Spatial Analysis – Clustering

by Carlo Bailey

Spatial Analysis – Clustering

Gerry Bull, Space Research Corporation and Armscor of Pretoria, South Africa, c. 1972–80 1999

Module Summary

In this module we introduce clustering as a method for spatial analysis. Clustering involves grouping sets of objects such that members of the same group (called a cluster) are more similar to each other than those in other clusters. Clustering falls within a branch of unsupervised statistical learning, where algorithms themselves learn the structure of data, rather than being taught it (supervised learning). It's core conceptual underpinning is that you can use an algorithm to summarize characteristics about a group of objects, across many (often hundreds) of variables. But unlike many other statistical methods, there is often no correct answer as to what makes a good or bad cluster, or whether an object belongs in a certain group or not. As such, clustering can be misused when applied to socio-economic settings without rigorous critical thinking. Clustering is used across a range of applications from grouping emails by their textual content, to grouping hair styles across decades, to even grouping geographies based on the attributes of residents or buildings within them. In this module we will use clustering to group geographies, based on the attributes of buildings found within them. We will work with the NYC Planning Department's building data.

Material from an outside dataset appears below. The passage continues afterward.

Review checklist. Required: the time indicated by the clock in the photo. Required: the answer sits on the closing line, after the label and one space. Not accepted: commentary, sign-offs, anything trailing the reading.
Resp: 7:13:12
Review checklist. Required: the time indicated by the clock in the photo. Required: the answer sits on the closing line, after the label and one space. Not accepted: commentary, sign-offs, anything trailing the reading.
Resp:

For this module we will be using the Pandas, GeoPandas and Scikit-Learn Python libraries. Ensure to pip install them on your machine, if you don't already have them, and import like so:

import pandas as pd
import geopandas as gpd
from sklearn.cluster import KMeans
import matplotlib.pyplot as plt

Clustering

In the previous module on spatial correlation we began by discussing Tobler's First Law of Geography: "everything is related to everything else, but near things are more related than distant things." Similarly, clustering algorithms look at the distances between objects to determine whether something belongs to a group. K-means clustering, by far the most widely used clustering algorithm, and the algorithm we will use for this demonstration, takes any number of objects (think point in high dimensional space) and groups points into clouds, where the centroid of each cloud is used to determine groups, such that the distance between every point in a group and the centroid is minimized.

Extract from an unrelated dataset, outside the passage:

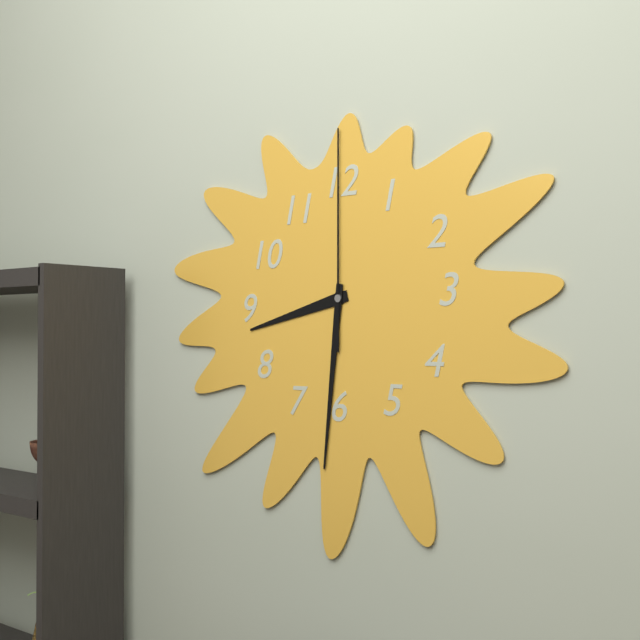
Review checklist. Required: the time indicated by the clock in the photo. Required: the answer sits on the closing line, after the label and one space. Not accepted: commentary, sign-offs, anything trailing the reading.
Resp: 8:31:00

The algorithm is iterative and has three main steps: 1 – choose the location of centroids for K groups (you have to tell the algorithm before hand how many clusters to create, this number is called K.) and then assign each object (or point) to the cluster of the nearest centroid. 2 – The algorithm then finds the new average (or centroid) of the groups assigned in the previous step. 3 – It then updates the group assignments based on the (new) location of the centroids. It does these steps until the centroids of each group does not move between iterations (in other words until the groupings are optimized). The below image shows what the K-means process would look like in 3-dimensions, when trying to group 3 clusters. However, often times we cannot visually represent the clustering process as it is done across much more than 3-dimensions.

Although an intuitive understanding of the algorithm is enough, formally, the process of minimizing the distance between points and cluster centroids can be written mathematically as such:

Σ min_{μ_j∈K} (||x_i - μ_j||²)

Where we minimize the squared absolute difference between points x_i for n number of points and centroids μ_j in K clusters.

In this module we will cluster NYC zipcodes based on the attributes of the building's within them. To do this we will first classify building's into 11 types based on their height, count how many buildings of each type are in every zipcode, and then use the K-means algorithm to group zipcodes based on the distribution of building types.

The first step will be to download and load the zipcode + NYC building data into GeoPandas and Pandas respectively:

# load zip codes
path = 'data/tl_2021_us_zcta520/tl_2021_us_zcta520.shp'
zips = gpd.read_file(path)

# update the zipcode CRS and rename the ID column (for readability)
zips = zips.to_crs("EPSG:4326")
zips.rename(columns={'ZCTA5CE20': 'region_id'}, inplace=True)

# load PLUTO buildings
path = 'data/nyc_pluto_21v3_csv/pluto_21v3.csv'
pluto = pd.read_csv(path)

We then need to convert the building data into a GeoDataFrame by turning the latitude and longitude columns into Shapely Point objects. To do this we will make use of the lambda function in Python. Lambda functions (sometimes called anonymous functions) are just like normal functions except they do not have a name or use the def keyword). They are pretty useful for doing quick operations on large lists:

# create a function that takes a latitude + longitude and returns a Point
create_point = lambda x: Point([x['longitude'], x['latitude']])

pluto['geom'] = pluto.apply(create_point, axis=1)

# now we can create a GeoDataFrame using the new geom column
pluto = gpd.GeoDataFrame(pluto, geometry='geom', crs='EPSG:4326')

Now we have the building Point objects and the zip codes loaded, we can use GeoPandas to do a spatial join between the two dataframes to combine them. The spatial join will join a single building (a row from the PLUTO dataset) to a zipcode, based on whether the building falls within said zip code:

pluto_zips = gpd.sjoin(zips, pluto)
print(pluto_zips.shape)

After joining and displaying the shape of the data, you should see approximately 856879 rows and 101 columns.

In order to classify buildings based on their height, we will use the numfloors (number of floors) column to bucket them into 10 distinct categories. We will make use of the Pandas cut function which segments values into bins. As with most datasets, there are a buildings with missing floor information, so we will remove those:

# remove rows without floor number information
pluto_zips = pluto_zips[pluto_zips['numfloors'].notnull()]

# create buckets and bucket the data
bins = [0, 1, 2, 4, 5, 6, 10, 15, 20, 40, 110]
pluto_zips['binned'] = pd.cut(pluto_zips['numfloors'], bins)

Here we created a new column, binned that buckets the number of floors of a building with the intervals used in the bins list.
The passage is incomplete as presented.